For the breed of IEMs these are, I usually prefer a DAC, but with a low impedance of 28 Ohms, the VE2 provides an ample signal level for most 3.5mm headphone outputs. I mainly used the iFi XDSD for most of my listening, which I found to be a solid fit with the VE2.
This is a fairly decent stage for an IEM, with considerable depth and width that keeps the sound field clear. Imaging appears natural in both size and spatiality, with the stereo response willing to go well beyond linearity. Sounds have the ability to extend and separate well into making the stage feel immersive in the music. Tracks like “Starless” from King Crimson feature a waft of instrumentals from different sources that are instinctively defined on the VE2, like a saxophone towards the beginning of the track that approaches from behind you. Cymbals travel across the left and right channels with finesse and strong clarity, laying a strong bed for most percussion on the VE2.

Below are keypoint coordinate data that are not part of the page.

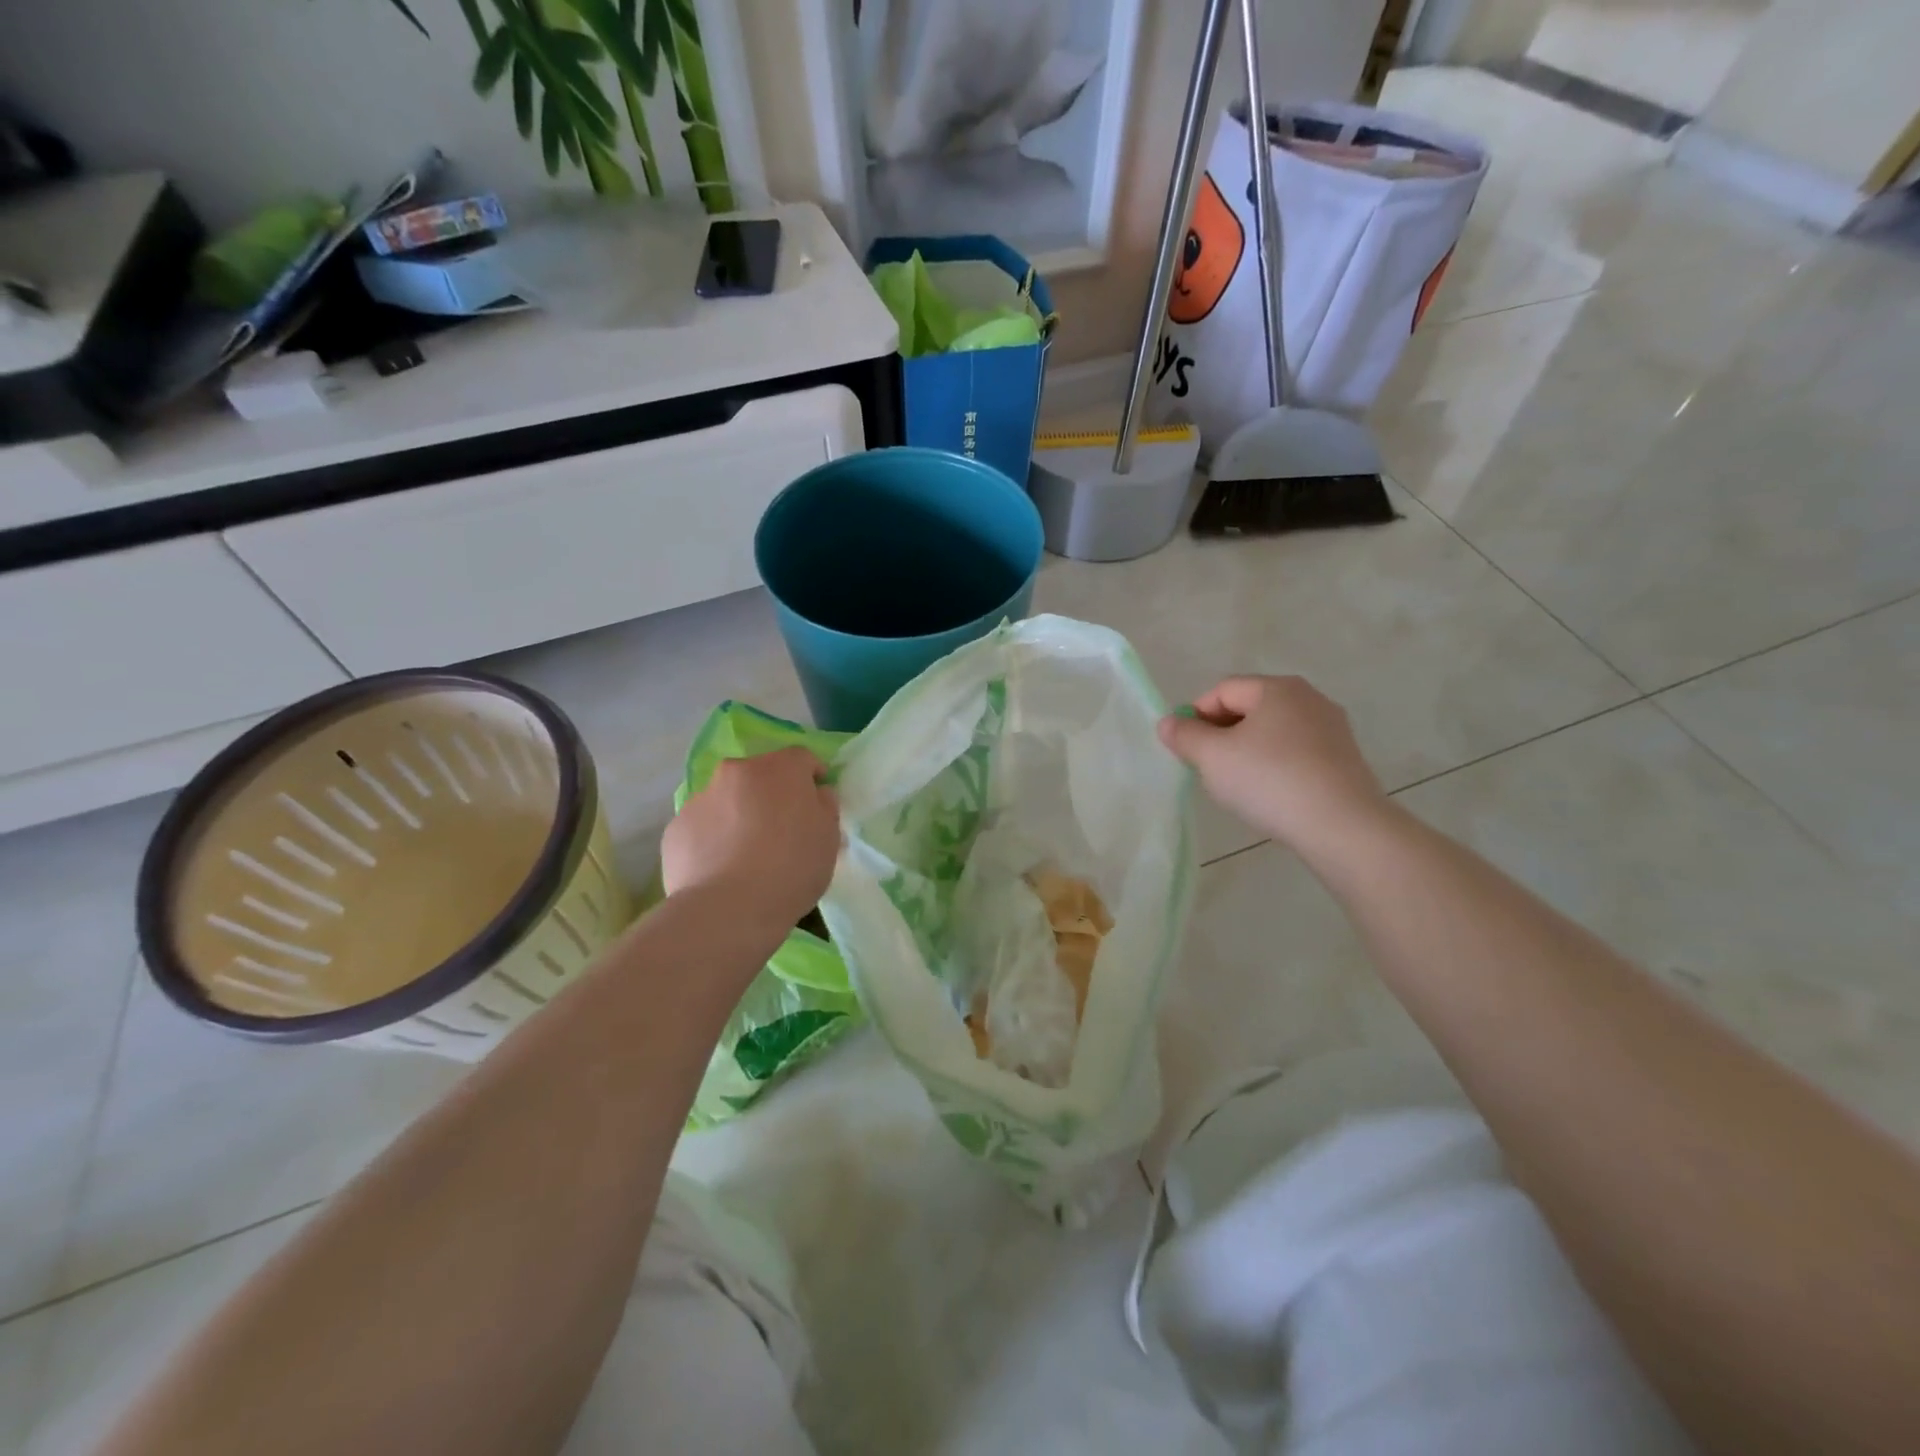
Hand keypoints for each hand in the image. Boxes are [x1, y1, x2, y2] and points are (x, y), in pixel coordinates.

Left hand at [661, 747, 838, 934]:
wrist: (726, 909)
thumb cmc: (790, 868)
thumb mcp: (829, 838)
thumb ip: (825, 806)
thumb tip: (815, 794)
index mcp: (779, 769)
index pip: (802, 758)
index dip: (812, 777)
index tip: (817, 802)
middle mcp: (736, 772)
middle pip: (760, 776)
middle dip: (772, 795)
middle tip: (782, 830)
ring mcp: (700, 799)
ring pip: (728, 800)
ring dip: (740, 816)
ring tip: (747, 857)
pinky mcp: (675, 828)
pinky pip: (704, 827)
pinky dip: (714, 840)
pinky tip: (722, 871)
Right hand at [1159, 676, 1386, 851]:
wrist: (1341, 826)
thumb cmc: (1269, 780)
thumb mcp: (1212, 757)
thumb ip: (1185, 735)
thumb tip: (1169, 722)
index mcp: (1277, 688)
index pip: (1222, 690)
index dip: (1196, 716)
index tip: (1185, 749)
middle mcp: (1309, 698)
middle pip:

In terms of the bass, the VE2 packs some ample punch and drive. I wouldn’t consider this a bass-heads sound, but it illustrates a dynamic low-end response that will match the timbre through a multitude of genres. It travels to a respectable depth that keeps the music constantly engaging. Although it never takes center stage, the bass provides enough separation that makes the tone feel bloated. It hits this feeling of just being enough to make a significant impact on the sound signature.

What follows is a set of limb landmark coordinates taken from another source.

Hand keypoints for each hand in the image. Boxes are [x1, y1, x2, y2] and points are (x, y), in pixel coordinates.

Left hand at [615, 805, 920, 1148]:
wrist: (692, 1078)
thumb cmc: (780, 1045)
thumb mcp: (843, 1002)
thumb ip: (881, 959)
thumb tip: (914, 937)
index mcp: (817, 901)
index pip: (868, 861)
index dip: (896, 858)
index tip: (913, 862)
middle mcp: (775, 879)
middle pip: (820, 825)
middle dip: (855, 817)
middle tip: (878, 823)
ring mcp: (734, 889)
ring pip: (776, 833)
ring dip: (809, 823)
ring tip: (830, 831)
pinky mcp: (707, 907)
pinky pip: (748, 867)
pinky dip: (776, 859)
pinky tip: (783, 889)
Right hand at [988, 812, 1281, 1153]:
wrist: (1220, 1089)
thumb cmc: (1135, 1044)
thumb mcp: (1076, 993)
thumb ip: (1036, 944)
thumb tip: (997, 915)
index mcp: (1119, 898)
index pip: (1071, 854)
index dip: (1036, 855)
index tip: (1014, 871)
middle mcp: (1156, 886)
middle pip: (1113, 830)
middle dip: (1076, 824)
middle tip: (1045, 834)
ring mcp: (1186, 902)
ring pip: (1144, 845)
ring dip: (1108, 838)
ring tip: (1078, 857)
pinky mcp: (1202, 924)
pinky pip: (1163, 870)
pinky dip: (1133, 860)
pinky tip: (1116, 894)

Although the lower and upper mids have some of the best resolution and clarity in the VE2, something feels like it’s missing from the fundamental mid-bands. They aren’t completely recessed, but you can tell that the other bands are pushed more forward, and given more of a focus. The upper mids especially provide a unique crispness that showcases some of the VE2s best qualities. Accentuation in instruments and vocal ranges are a big highlight of these earphones, as female performances have a more sweet and intimate response. Tracks like “Our Day Will Come” by Amy Winehouse feature these pleasant vocal melodies that the VE2 turns into a transparent, fulfilling listening experience.
You may assume that the VE2 has some hefty treble extension, but some may like to hear that the highs actually smooth out nicely toward the top-end. That’s not to say the highs don’t have other qualities like reverb tail and some sharp sibilances, but the VE2 tapers off a bit faster. However, it never sacrifices that bite that gives the treble it’s sparkly, airy textures.
They may take some getting used to, but there are a lot of things to like about the VE2. Vision Ears has crafted an IEM that uses subtle details in its sound signature to engage the listener. Your own customized pair might fare better than the universal, but they still present a unique look that’s definitely an eye-catcher. If this is their cheapest model in this series, then Vision Ears is off to a great start.
Pros and Cons
Pros: Soundstage, crisp upper mids, custom appearances
Cons: Universal fit takes a while to get comfortable with.